TO DO » Some lines below hold "aislamiento". Pick them out and copy them.

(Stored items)
##########
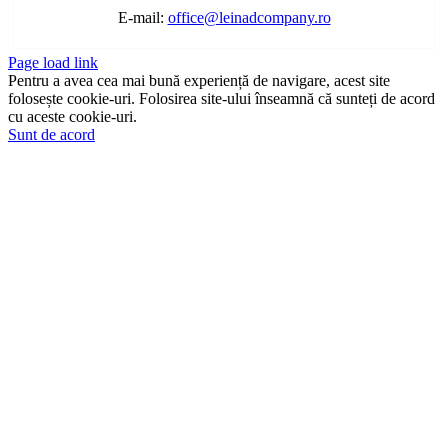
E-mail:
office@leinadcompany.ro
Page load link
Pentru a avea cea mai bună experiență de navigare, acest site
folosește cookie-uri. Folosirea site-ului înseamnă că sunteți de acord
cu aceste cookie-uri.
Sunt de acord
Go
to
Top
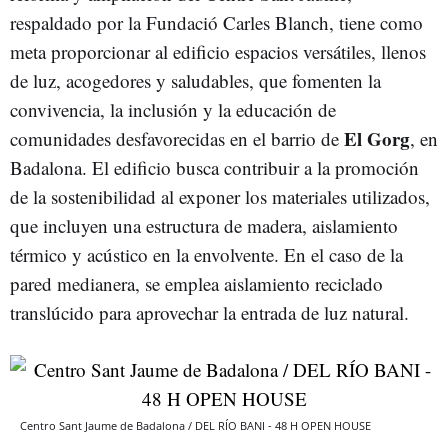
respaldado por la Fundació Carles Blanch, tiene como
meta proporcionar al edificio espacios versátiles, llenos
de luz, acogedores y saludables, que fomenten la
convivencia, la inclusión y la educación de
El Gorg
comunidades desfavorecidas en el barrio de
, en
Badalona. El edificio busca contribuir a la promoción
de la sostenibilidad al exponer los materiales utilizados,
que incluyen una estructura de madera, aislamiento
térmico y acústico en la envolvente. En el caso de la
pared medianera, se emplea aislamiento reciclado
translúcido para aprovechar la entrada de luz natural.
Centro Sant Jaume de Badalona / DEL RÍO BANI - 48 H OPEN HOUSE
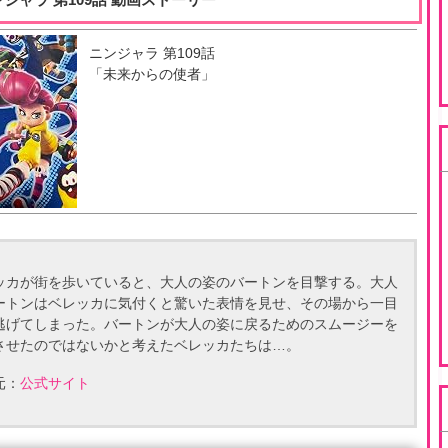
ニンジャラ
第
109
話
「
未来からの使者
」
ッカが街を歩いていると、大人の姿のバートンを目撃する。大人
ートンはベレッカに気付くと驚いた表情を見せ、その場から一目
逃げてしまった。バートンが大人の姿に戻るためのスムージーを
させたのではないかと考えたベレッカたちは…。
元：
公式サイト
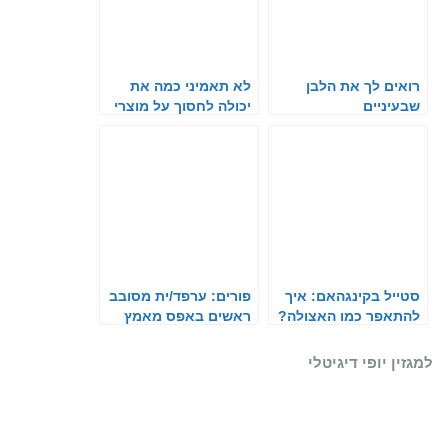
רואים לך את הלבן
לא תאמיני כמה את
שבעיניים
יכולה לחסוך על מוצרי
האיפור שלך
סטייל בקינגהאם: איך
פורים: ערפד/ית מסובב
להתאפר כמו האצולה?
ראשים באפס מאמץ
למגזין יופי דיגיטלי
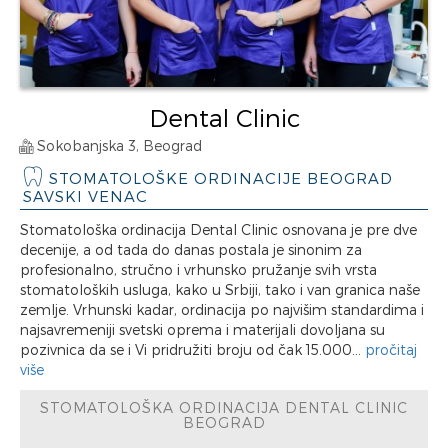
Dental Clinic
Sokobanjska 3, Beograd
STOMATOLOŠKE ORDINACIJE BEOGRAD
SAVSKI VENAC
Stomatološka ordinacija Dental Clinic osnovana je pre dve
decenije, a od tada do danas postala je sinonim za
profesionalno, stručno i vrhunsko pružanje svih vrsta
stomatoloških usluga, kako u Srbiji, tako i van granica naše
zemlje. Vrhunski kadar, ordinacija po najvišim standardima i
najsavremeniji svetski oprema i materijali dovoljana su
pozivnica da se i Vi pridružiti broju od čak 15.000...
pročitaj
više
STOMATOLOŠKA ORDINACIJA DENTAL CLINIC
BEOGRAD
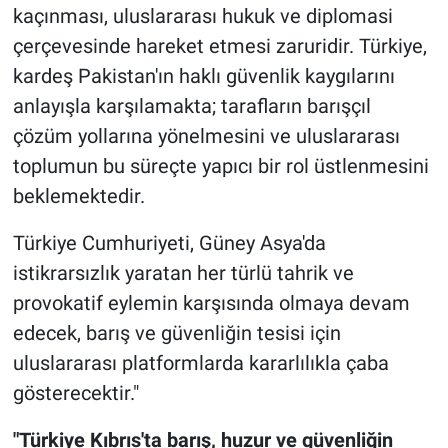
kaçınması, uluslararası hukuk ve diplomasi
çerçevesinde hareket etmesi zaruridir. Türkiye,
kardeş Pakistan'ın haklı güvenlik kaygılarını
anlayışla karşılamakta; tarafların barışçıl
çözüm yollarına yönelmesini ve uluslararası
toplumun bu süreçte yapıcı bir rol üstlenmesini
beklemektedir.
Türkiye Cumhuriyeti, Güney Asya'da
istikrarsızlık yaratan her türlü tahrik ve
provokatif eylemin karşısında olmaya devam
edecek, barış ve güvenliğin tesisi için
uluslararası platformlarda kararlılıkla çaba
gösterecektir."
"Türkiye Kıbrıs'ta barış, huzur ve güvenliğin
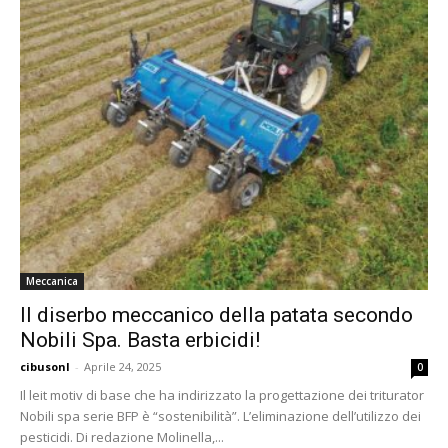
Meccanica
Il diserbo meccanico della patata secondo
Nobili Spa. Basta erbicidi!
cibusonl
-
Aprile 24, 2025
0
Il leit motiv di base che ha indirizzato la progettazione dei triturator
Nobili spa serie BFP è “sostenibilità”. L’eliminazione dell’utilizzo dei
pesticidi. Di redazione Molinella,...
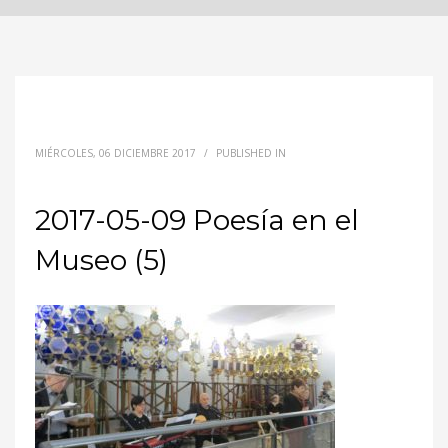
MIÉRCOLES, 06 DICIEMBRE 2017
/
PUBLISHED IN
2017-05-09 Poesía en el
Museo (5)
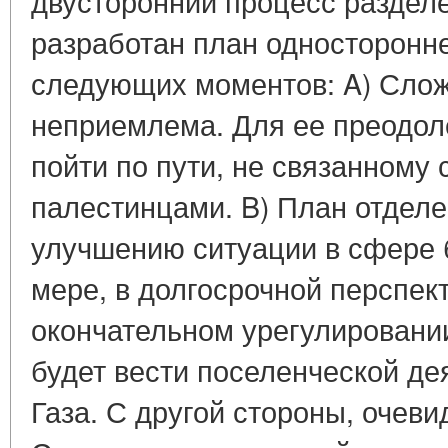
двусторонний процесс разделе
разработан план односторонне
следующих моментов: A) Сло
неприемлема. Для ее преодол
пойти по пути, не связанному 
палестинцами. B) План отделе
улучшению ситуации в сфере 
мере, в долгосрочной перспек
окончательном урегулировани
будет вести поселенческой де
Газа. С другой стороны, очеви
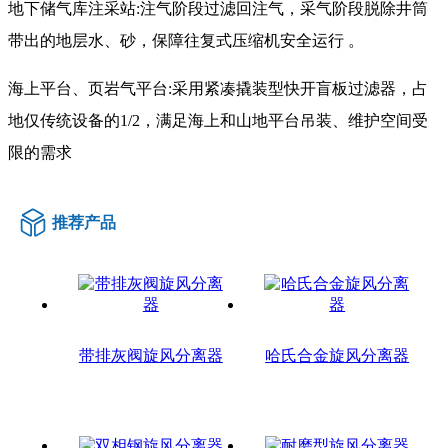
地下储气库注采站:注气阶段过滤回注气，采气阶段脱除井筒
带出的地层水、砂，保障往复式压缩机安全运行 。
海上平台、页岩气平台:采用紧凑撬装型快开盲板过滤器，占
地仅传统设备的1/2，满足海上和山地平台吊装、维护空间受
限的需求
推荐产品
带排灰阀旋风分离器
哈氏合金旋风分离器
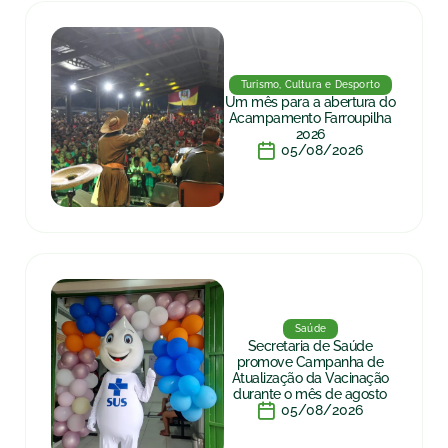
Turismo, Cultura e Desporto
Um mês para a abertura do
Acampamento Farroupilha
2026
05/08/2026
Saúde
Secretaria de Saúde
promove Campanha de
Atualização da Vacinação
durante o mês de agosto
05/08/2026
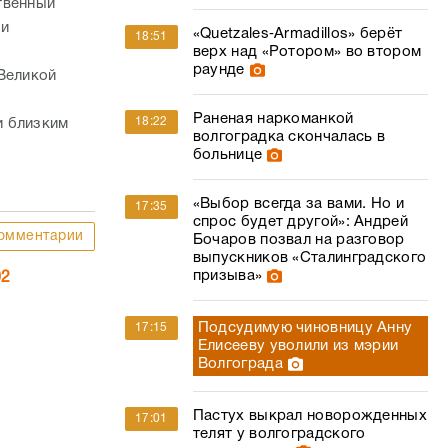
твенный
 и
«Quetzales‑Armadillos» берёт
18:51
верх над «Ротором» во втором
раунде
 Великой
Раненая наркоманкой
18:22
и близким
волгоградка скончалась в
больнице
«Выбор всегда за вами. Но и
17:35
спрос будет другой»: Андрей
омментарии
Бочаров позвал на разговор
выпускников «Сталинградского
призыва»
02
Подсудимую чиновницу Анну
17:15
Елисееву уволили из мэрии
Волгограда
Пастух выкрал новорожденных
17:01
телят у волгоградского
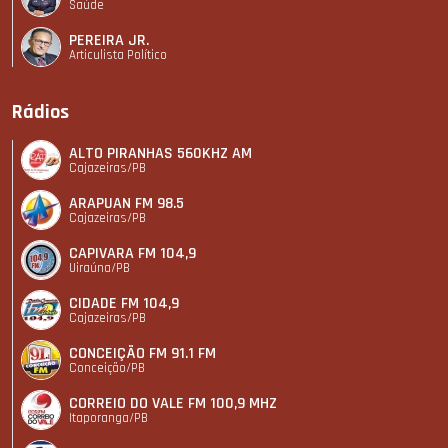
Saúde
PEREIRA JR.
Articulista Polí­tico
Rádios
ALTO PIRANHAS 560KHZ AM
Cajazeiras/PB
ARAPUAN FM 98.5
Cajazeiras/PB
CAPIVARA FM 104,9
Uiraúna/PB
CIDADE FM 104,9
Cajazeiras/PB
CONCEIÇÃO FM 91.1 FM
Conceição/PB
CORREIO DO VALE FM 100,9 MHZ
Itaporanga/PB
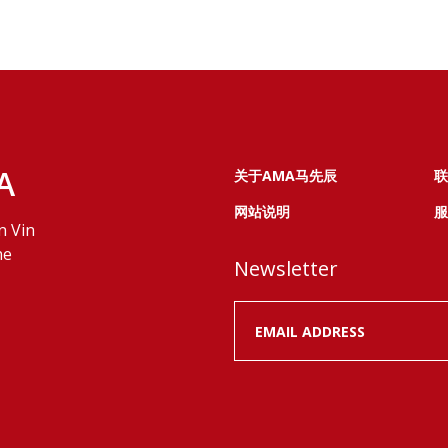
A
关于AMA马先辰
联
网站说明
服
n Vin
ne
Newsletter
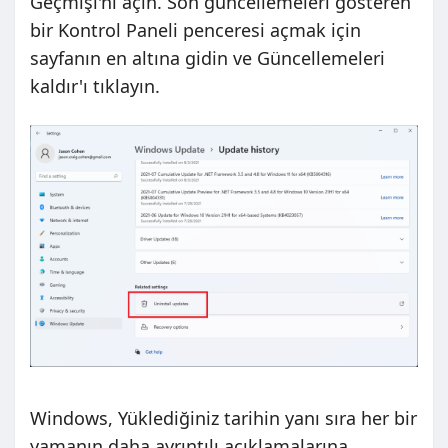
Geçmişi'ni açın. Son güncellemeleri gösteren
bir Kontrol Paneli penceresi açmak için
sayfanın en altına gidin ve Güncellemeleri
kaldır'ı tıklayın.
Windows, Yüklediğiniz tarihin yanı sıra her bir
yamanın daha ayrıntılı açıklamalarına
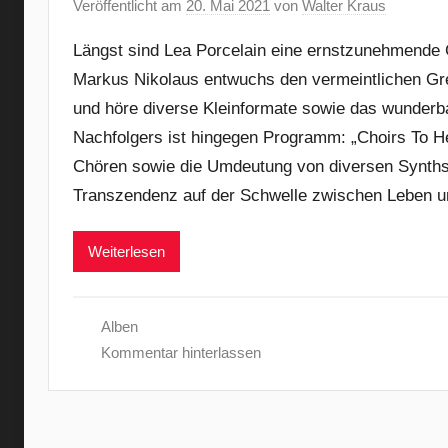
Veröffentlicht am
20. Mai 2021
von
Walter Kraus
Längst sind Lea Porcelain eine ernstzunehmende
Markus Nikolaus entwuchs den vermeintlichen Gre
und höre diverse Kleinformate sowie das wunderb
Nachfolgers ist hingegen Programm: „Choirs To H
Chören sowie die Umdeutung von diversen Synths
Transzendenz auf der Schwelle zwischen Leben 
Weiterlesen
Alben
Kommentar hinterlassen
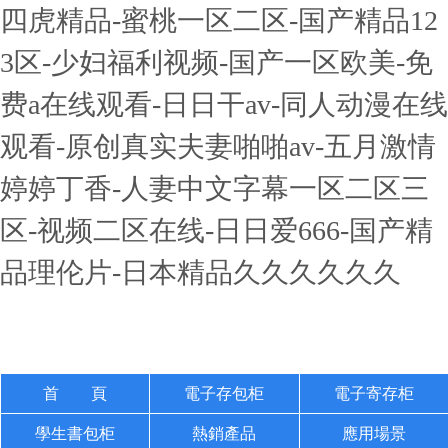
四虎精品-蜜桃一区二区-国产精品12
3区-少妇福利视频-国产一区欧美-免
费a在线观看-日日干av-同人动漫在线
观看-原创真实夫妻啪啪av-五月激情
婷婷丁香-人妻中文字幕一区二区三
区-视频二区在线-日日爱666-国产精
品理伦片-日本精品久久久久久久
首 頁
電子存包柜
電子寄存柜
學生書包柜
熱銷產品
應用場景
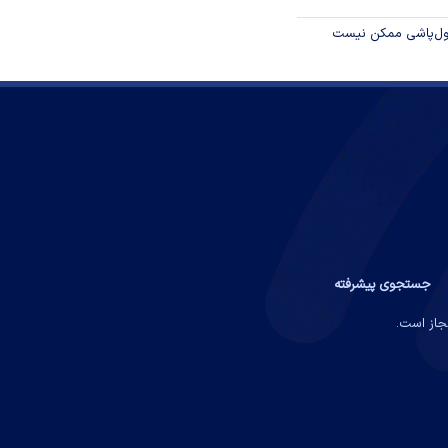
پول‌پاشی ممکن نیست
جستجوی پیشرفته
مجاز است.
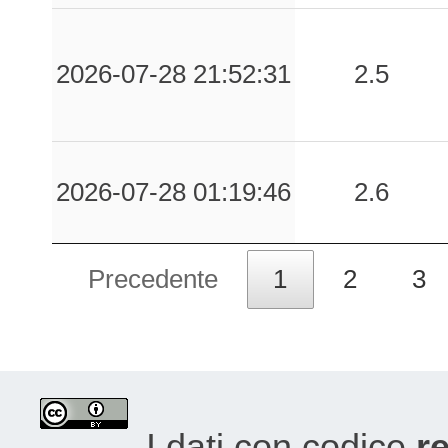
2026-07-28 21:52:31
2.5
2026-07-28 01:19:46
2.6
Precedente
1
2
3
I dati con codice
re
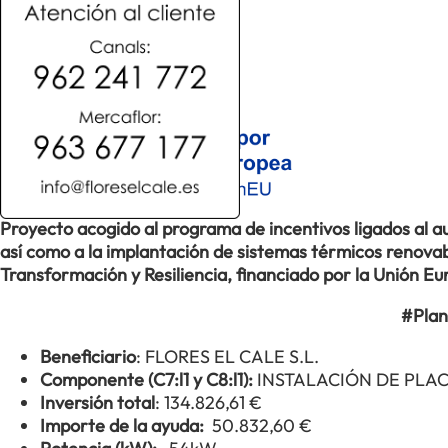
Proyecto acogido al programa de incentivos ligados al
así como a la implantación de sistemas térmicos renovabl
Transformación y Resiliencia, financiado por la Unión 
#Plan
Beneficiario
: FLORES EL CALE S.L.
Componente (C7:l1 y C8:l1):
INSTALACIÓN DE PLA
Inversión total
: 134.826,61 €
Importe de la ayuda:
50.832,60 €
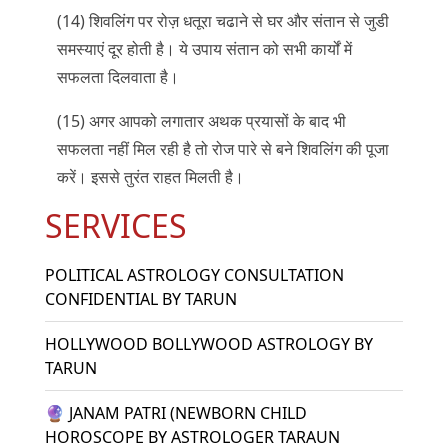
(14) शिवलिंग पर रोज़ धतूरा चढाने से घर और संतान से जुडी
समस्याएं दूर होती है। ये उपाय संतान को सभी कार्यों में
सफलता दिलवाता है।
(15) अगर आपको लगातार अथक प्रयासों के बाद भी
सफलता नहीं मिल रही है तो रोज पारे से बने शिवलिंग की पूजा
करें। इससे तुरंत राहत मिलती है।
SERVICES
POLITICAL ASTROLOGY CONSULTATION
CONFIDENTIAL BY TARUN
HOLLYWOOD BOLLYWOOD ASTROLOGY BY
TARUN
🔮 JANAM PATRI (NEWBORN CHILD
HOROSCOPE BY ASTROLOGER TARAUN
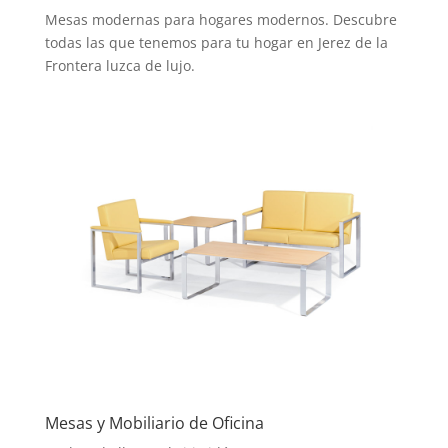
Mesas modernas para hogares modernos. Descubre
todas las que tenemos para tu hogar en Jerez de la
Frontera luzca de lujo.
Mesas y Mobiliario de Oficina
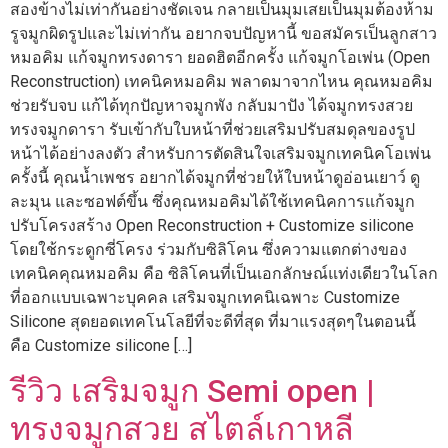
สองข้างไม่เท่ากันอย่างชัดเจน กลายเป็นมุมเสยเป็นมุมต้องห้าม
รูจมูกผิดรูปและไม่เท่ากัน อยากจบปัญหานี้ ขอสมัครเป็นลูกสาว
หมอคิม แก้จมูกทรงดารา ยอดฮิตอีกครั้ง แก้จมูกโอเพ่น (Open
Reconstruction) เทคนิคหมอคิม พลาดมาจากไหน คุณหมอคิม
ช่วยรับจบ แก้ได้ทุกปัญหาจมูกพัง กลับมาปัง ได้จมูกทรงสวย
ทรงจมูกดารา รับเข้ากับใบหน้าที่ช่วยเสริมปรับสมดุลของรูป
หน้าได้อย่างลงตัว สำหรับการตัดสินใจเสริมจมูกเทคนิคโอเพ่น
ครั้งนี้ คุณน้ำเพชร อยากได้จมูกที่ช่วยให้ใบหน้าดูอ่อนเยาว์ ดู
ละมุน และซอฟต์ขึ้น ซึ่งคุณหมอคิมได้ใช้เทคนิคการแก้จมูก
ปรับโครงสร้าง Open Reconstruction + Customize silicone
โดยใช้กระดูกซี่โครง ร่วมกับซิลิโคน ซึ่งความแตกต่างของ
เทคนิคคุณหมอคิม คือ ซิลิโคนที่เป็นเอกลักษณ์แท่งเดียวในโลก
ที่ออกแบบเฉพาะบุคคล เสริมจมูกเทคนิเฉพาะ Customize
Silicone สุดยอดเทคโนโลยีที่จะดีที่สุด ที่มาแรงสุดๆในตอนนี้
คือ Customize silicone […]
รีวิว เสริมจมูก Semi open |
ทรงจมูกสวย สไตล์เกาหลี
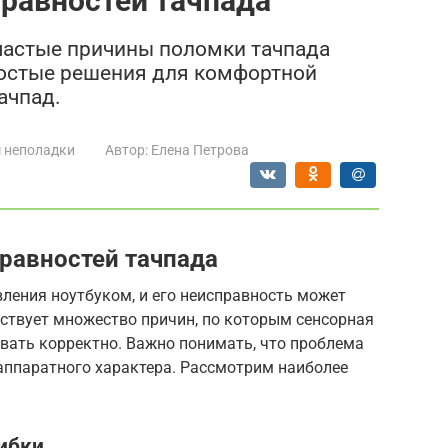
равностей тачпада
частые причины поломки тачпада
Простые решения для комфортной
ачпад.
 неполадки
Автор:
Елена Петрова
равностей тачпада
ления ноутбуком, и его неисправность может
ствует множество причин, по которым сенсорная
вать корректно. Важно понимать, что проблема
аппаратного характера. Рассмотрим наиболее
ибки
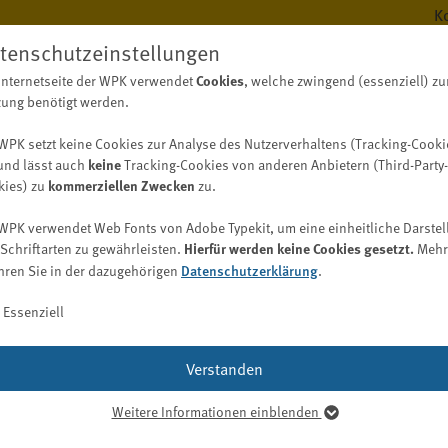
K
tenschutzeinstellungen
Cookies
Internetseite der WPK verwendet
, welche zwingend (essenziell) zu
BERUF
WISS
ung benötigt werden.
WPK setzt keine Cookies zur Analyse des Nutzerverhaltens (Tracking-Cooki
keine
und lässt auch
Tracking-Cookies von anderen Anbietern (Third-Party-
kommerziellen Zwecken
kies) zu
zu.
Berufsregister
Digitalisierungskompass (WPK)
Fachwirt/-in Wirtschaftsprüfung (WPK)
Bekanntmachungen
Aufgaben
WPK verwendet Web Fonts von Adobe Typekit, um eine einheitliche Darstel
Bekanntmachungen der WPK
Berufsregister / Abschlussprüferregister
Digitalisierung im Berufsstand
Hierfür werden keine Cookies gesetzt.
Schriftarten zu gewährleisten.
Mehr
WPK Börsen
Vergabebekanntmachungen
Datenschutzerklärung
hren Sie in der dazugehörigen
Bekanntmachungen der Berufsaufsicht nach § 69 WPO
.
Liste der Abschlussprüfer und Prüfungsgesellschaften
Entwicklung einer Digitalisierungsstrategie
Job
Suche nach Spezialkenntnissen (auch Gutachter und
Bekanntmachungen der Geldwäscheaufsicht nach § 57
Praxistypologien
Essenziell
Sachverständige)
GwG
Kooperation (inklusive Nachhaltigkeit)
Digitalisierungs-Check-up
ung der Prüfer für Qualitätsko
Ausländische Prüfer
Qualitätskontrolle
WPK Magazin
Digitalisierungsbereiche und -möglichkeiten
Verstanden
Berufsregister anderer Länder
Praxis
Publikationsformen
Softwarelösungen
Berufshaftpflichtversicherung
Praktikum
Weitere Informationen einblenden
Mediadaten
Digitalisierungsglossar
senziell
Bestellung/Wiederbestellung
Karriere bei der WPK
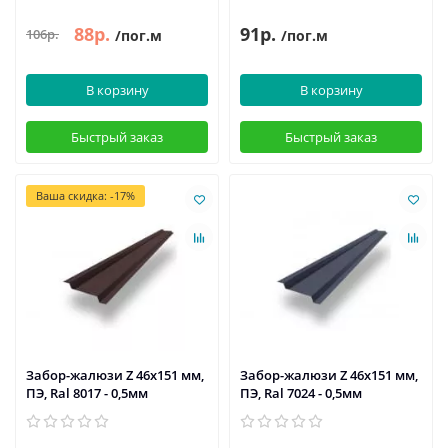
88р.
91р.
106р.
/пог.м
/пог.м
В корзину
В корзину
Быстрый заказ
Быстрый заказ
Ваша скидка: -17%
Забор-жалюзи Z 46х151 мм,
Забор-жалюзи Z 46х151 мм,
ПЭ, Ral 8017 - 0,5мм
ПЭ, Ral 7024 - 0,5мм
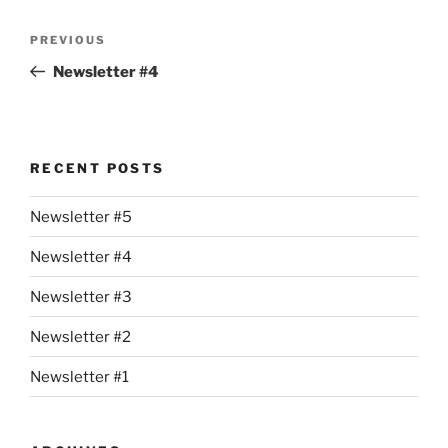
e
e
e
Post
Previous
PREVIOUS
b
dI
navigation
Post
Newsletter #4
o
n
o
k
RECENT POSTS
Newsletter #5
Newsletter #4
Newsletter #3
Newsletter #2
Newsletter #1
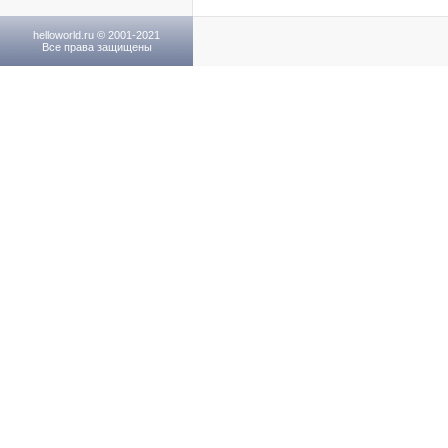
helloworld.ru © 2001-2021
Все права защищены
##########
ANSWER »
que incluyen una estructura de madera, aislamiento
pared medianera, se emplea aislamiento reciclado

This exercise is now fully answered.